Summary: Sermon 5 of 6 from the book of James. The lion of adultery can certainly destroy a marriage. But the "little foxes" of snide remarks, sarcastic comments, cynical observations, angry blasts, and cool responses gut the inside of a relationship and leave i
What it takes to be a Perfect Person
Last summer my wife and I visited NYC for our wedding anniversary. We stayed in Times Square which turned out to be both busy and safe. One of the most noticeable things to me in Times Square and in the whole of New York was that there were no dented Taxi Cabs. Not one. Not a scratch. Not even a minor blemish. Every cab we saw was clean and shiny.
It didn’t used to be that way. A couple of decades ago Times Square was seedy, run down, and a pretty dangerous place. What mad the difference. Well, I’m told that about 10 years ago the decision was made to catch the little things in the area. The vagrants, the graffiti, and the little problems were all cleaned up. When they did all the big problems like robberies and muggings started to go away too.
Control the minor evils and you will control the major evils at least that is the theory and it worked in NYC!
Big Lions vs. Little Foxes
Yet most of the focus goes on the big lions in our struggle to live rightly before God. Even Peter describes Satan as a vicious lion that seeking to devour and destroy us. It is a very powerful picture of the one who wants to tear us away from presence of God.
"Be on your guard and stay awake. Your enemy, the devil, is like a roaring lion, sneaking around to find someone to attack."

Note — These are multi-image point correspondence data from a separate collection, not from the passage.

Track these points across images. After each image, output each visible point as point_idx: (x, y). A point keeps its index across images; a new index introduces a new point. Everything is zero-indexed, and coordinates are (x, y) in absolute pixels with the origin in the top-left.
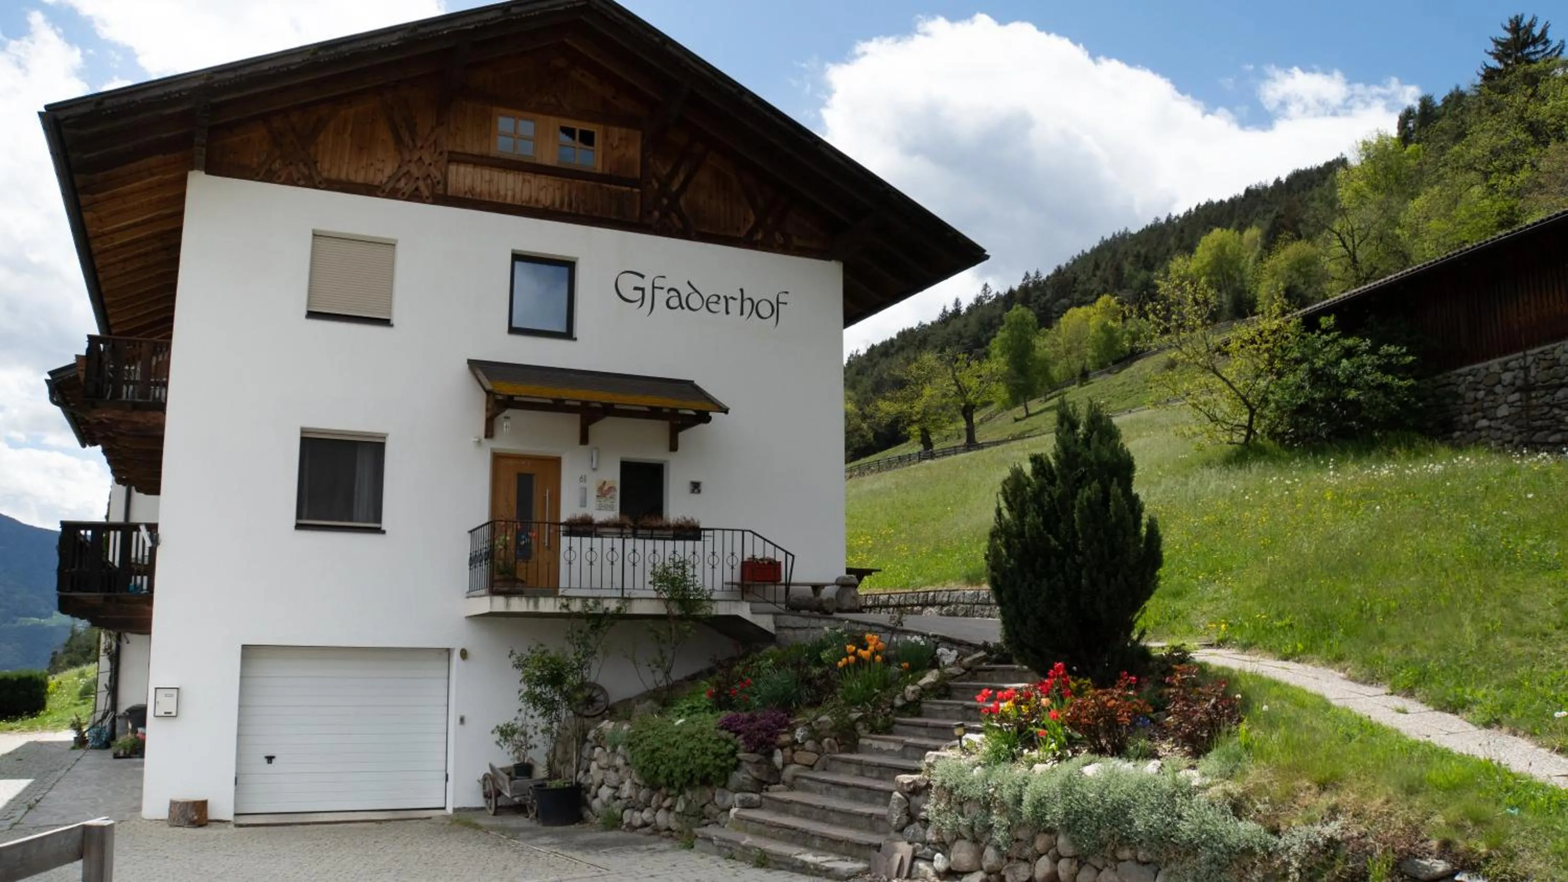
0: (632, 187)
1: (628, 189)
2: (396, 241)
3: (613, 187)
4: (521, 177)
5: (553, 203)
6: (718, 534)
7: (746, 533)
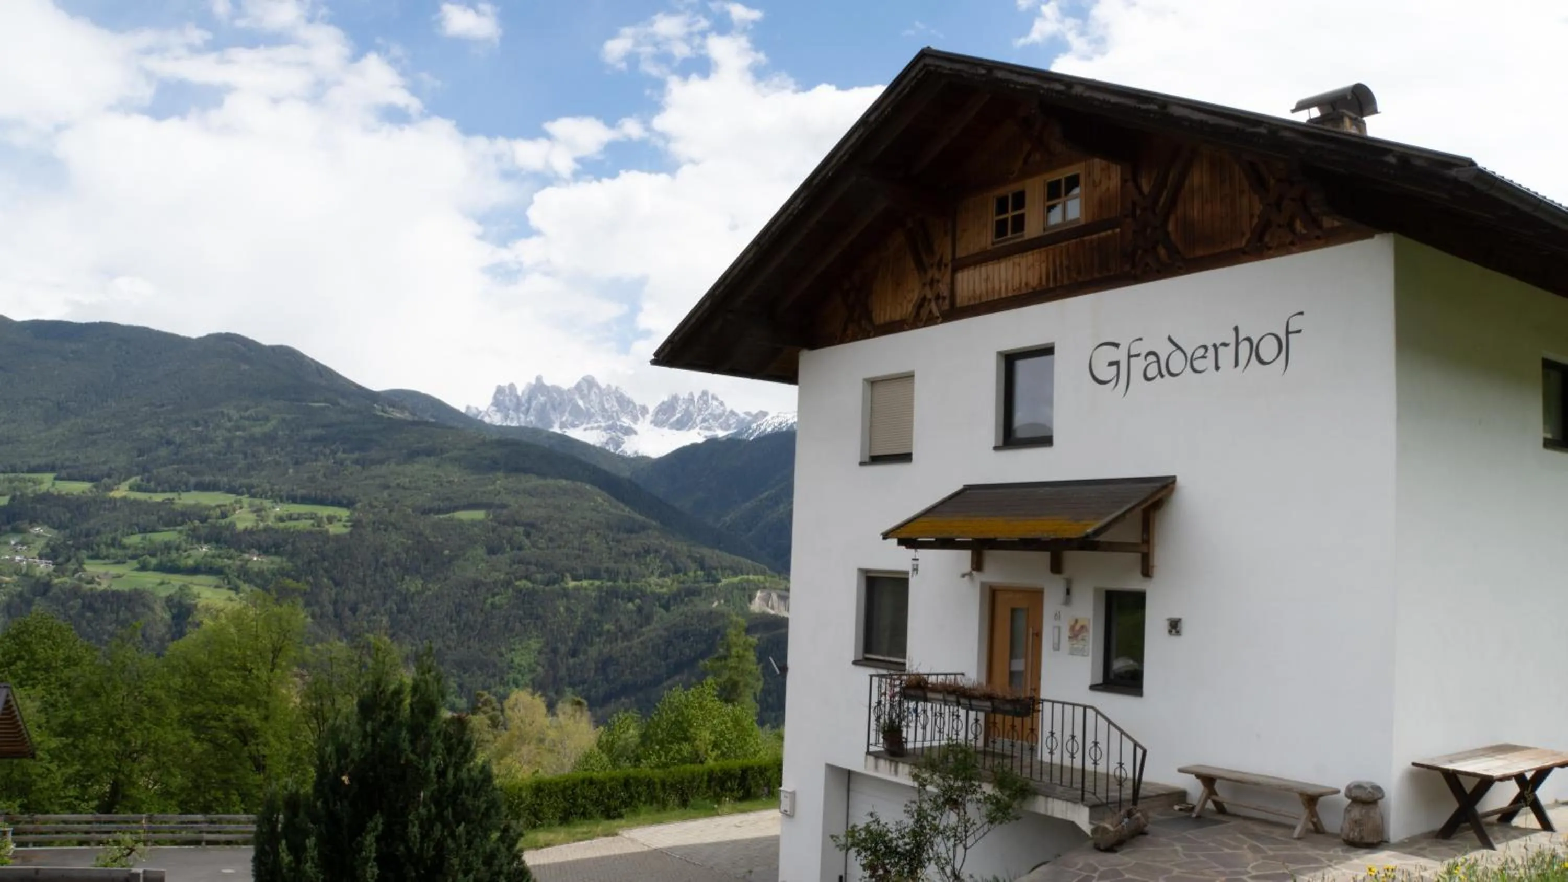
0: (1113, 228)
1: (1109, 232)
2: (913, 372)
3: (1095, 236)
4: (1011, 262)
5: (1040, 283)
6: (1058, 707)
7: (1088, 710)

This hungry roaring lion is the image we have when we hunker down and defend ourselves from the attacks of the enemy. But it is not always the roaring lion that eats us up. In the Song of Solomon King Solomon tells of a marriage relationship that is like a fruitful vineyard. But then he warns us that it is the "little foxes" that nibble us to death.
"Our vineyards are in blossom; we must catch the little foxes that destroy the vineyards."
The lion of adultery can certainly destroy a marriage. But the "little foxes" of snide remarks, sarcastic comments, cynical observations, angry blasts, and cool responses gut the inside of a relationship and leave it a dry dusty shell. The words that come out of the mouth can not only eviscerate a marriage, they can also pummel a church leadership or ruin a students reputation.
James tells us in the third chapter of his letter that the most dangerous tool of destruction is the human tongue. In fact, he says that anybody that learns to control it has become a perfect person.
The word "perfect" doesn’t mean "without flaw" (whew!). It speaks of maturity, wholeness and completion as a person. The man or woman that has their tongue in check and under submission is a person who has become a complete and balanced person. He gives us several reasons that this is so important.
What you say has formidable power
Jam 3:3-4 CEV By putting a bit into the mouth of a horse, we can turn the horse in different directions. It takes strong winds to move a large sailing ship, but the captain uses only a small rudder to make it go in any direction.
Whoever said, “Sticks and stones may break my bones, but words will never hurt me” – lied. This is simply not true. Words do hurt. They can be very damaging or encouraging. It just depends on what we say and how we say it.